TASK DETAILS:
Reproduce the records below, swapping "collectors" for "collected by" wherever it occurs and leaving every other character as it is.

○ ○ ○

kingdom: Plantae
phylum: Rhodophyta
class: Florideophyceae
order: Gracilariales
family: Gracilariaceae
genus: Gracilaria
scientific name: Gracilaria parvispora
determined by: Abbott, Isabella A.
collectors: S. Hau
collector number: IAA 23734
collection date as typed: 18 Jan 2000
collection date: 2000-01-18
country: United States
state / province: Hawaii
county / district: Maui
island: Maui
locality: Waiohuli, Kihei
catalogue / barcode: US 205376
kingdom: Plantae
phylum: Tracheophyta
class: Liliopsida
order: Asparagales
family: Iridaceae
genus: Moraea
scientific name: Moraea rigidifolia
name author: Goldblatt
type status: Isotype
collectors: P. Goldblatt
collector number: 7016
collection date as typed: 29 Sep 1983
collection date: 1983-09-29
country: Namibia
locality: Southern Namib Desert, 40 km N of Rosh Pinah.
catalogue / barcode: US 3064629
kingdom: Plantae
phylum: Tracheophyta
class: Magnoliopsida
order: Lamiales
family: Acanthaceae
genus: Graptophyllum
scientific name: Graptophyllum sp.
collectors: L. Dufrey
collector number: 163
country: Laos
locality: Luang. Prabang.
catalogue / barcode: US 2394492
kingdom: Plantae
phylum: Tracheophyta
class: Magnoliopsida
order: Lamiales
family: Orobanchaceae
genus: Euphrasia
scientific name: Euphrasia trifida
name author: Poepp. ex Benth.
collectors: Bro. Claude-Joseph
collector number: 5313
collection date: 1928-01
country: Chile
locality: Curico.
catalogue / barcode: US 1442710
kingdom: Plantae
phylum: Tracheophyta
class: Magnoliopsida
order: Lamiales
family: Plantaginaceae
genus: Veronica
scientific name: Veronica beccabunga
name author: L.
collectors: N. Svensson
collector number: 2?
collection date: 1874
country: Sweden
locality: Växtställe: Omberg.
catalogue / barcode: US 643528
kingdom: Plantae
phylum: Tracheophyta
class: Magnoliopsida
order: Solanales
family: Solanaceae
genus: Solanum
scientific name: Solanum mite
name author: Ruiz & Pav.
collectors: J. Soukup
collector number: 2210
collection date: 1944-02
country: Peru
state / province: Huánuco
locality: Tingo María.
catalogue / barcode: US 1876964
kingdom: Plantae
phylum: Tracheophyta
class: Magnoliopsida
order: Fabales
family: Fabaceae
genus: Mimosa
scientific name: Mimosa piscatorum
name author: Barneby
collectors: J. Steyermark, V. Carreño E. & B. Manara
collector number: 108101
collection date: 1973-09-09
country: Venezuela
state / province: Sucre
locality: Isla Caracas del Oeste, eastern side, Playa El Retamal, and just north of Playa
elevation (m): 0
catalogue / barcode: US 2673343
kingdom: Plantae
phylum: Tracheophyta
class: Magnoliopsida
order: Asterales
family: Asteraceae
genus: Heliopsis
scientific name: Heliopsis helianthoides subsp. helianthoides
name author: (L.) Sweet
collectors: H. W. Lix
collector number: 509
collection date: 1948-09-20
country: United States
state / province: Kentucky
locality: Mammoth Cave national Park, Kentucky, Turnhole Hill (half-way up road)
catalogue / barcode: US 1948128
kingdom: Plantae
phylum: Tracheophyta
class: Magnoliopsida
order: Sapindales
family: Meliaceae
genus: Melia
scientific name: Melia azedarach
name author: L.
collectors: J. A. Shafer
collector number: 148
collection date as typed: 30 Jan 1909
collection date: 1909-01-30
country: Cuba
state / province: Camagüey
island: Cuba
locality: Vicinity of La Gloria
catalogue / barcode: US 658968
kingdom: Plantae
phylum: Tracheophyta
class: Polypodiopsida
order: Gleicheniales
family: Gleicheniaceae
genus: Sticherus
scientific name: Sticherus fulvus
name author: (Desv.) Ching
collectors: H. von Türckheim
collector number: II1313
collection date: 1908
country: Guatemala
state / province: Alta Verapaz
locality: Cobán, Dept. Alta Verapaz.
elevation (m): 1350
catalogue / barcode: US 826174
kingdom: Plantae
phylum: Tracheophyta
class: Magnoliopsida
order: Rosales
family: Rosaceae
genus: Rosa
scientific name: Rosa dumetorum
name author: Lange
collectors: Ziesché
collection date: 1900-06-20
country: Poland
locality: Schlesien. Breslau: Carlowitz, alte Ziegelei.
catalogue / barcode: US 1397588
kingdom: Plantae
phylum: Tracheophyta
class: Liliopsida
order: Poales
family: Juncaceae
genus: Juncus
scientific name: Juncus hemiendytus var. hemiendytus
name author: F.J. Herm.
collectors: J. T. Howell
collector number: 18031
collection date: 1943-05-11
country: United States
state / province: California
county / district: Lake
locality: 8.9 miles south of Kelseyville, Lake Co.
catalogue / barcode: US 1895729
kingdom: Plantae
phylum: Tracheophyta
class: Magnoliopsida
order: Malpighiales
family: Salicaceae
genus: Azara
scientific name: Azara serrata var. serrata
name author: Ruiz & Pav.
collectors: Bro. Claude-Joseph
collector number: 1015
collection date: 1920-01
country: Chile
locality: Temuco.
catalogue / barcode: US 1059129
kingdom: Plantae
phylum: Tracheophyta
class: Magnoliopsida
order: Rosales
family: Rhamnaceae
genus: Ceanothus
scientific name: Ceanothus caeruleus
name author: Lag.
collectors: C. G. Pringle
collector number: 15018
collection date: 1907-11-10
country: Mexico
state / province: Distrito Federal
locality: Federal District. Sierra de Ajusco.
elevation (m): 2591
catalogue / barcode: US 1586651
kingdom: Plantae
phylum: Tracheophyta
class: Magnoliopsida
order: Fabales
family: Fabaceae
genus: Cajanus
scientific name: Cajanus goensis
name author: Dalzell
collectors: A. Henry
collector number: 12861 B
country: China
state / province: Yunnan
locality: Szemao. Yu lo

○ ○ ○

REPLY:
kingdom: Plantae
phylum: Rhodophyta
class: Florideophyceae
order: Gracilariales
family: Gracilariaceae
genus: Gracilaria
scientific name: Gracilaria parvispora
determined by: Abbott, Isabella A.
collected by: S. Hau
collector number: IAA 23734
collection date as typed: 18 Jan 2000
collection date: 2000-01-18
country: United States
state / province: Hawaii
county / district: Maui
island: Maui
locality: Waiohuli, Kihei
catalogue / barcode: US 205376
kingdom: Plantae
phylum: Tracheophyta
class: Liliopsida
order: Asparagales
family: Iridaceae
genus: Moraea
scientific name: Moraea rigidifolia
name author: Goldblatt
type status: Isotype
collected by: P. Goldblatt
collector number: 7016
collection date as typed: 29 Sep 1983
collection date: 1983-09-29
country: Namibia
locality: Southern Namib Desert, 40 km N of Rosh Pinah.
catalogue / barcode: US 3064629
kingdom: Plantae
phylum: Tracheophyta
class: Magnoliopsida
order: Lamiales
family: Acanthaceae
genus: Graptophyllum
scientific name: Graptophyllum sp.
collected by: L. Dufrey
collector number: 163
country: Laos
locality: Luang. Prabang.
catalogue / barcode: US 2394492
kingdom: Plantae
phylum: Tracheophyta
class: Magnoliopsida
order: Lamiales
family: Orobanchaceae
genus: Euphrasia
scientific name: Euphrasia trifida
name author: Poepp. ex Benth.
collected by: Bro. Claude-Joseph
collector number: 5313
collection date: 1928-01
country: Chile
locality: Curico.
catalogue / barcode: US 1442710
kingdom: Plantae
phylum: Tracheophyta
class: Magnoliopsida
order: Lamiales
family: Plantaginaceae
genus: Veronica
scientific name: Veronica beccabunga
name author: L.
collected by: N. Svensson
collector number: 2?
collection date: 1874
country: Sweden
locality: Växtställe: Omberg.
catalogue / barcode: US 643528
kingdom: Plantae
phylum: Tracheophyta
class: Magnoliopsida
order: Solanales
family: Solanaceae
genus: Solanum
scientific name: Solanum mite
name author: Ruiz & Pav.
collected by: J. Soukup
collector number: 2210
collection date: 1944-02
country: Peru
state / province: Huánuco
locality: Tingo María.
catalogue / barcode: US 1876964
kingdom: Plantae
phylum: Tracheophyta
class: Magnoliopsida
order: Fabales
family: Fabaceae
genus: Mimosa
scientific name: Mimosa piscatorum
name author: Barneby
collected by: J. Steyermark, V. Carreño E. & B. Manara
collector number: 108101
collection date: 1973-09-09
country: Venezuela
state / province: Sucre
locality: Isla Caracas del Oeste, eastern side, Playa El Retamal, and just north of Playa
elevation (m): 0
catalogue / barcode: US 2673343
kingdom: Plantae
phylum: Tracheophyta
class: Magnoliopsida
order: Asterales
family: Asteraceae
genus: Heliopsis
scientific name: Heliopsis helianthoides subsp. helianthoides
name author: (L.) Sweet
collected by: H. W. Lix
collector number: 509
collection date: 1948-09-20
country: United States
state / province: Kentucky
locality: Mammoth Cave national Park, Kentucky, Turnhole Hill (half-way up road)
catalogue / barcode: US 1948128
kingdom: Plantae
phylum: Tracheophyta
class: Magnoliopsida
order: Sapindales
family: Meliaceae
genus: Melia
scientific name: Melia azedarach
name author: L.
collected by: J. A. Shafer
collector number: 148
collection date as typed: 30 Jan 1909
collection date: 1909-01-30
country: Cuba
state / province: Camagüey
island: Cuba
locality: Vicinity of La Gloria
catalogue / barcode: US 658968
kingdom: Plantae
phylum: Tracheophyta
class: Polypodiopsida
order: Gleicheniales
family: Gleicheniaceae
genus: Sticherus
scientific name: Sticherus fulvus
name author: (Desv.) Ching
collected by: H. von Türckheim
collector number: II1313
collection date: 1908
country: Guatemala
state / province: Alta Verapaz
locality: Cobán, Dept. Alta Verapaz.
elevation (m): 1350
catalogue / barcode: US 826174
kingdom: Plantae
phylum: Tracheophyta
class: Magnoliopsida
order: Rosales
family: Rosaceae
genus: Rosa
scientific name: Rosa dumetorum
name author: Lange
collected by: Ziesché
collection date: 1900-06-20
country: Poland
locality: Schlesien. Breslau: Carlowitz, alte Ziegelei.
catalogue / barcode: US 1397588
kingdom: Plantae
phylum: Tracheophyta
class: Liliopsida
order: Poales
family: Juncaceae
genus: Juncus
scientific name: Juncus hemiendytus var. hemiendytus
name author: F.J. Herm.
collected by: J. T. Howell
collector number: 18031
collection date: 1943-05-11
country: United States
state / province: California
county / district: Lake
locality: 8.9 miles south of Kelseyville, Lake Co.
catalogue / barcode: US 1895729
kingdom: Plantae
phylum: Tracheophyta
class: Magnoliopsida
order: Malpighiales
family: Salicaceae
genus: Azara
scientific name: Azara serrata var. serrata
name author: Ruiz & Pav.
collected by: Bro. Claude-Joseph
collector number: 1015
collection date: 1920-01
country: Chile
locality: Temuco.
catalogue / barcode: US 1059129
kingdom: Plantae
phylum: Tracheophyta
class: Magnoliopsida
order: Rosales
family: Rhamnaceae
genus: Ceanothus
scientific name: Ceanothus caeruleus
name author: Lag.
collected by: C. G. Pringle
collector number: 15018
collection date: 1907-11-10
country: Mexico
state / province: Distrito Federal
locality: Federal District. Sierra de Ajusco.
elevation (m): 2591
catalogue / barcode: US 1586651
kingdom: Plantae
phylum: Tracheophyta
class: Magnoliopsida
order: Fabales
family: Fabaceae
genus: Cajanus
scientific name: Cajanus goensis
name author: Dalzell
collected by: A. Henry
collector number: 12861 B
country: China
state / province: Yunnan
locality: Szemao. Yu lo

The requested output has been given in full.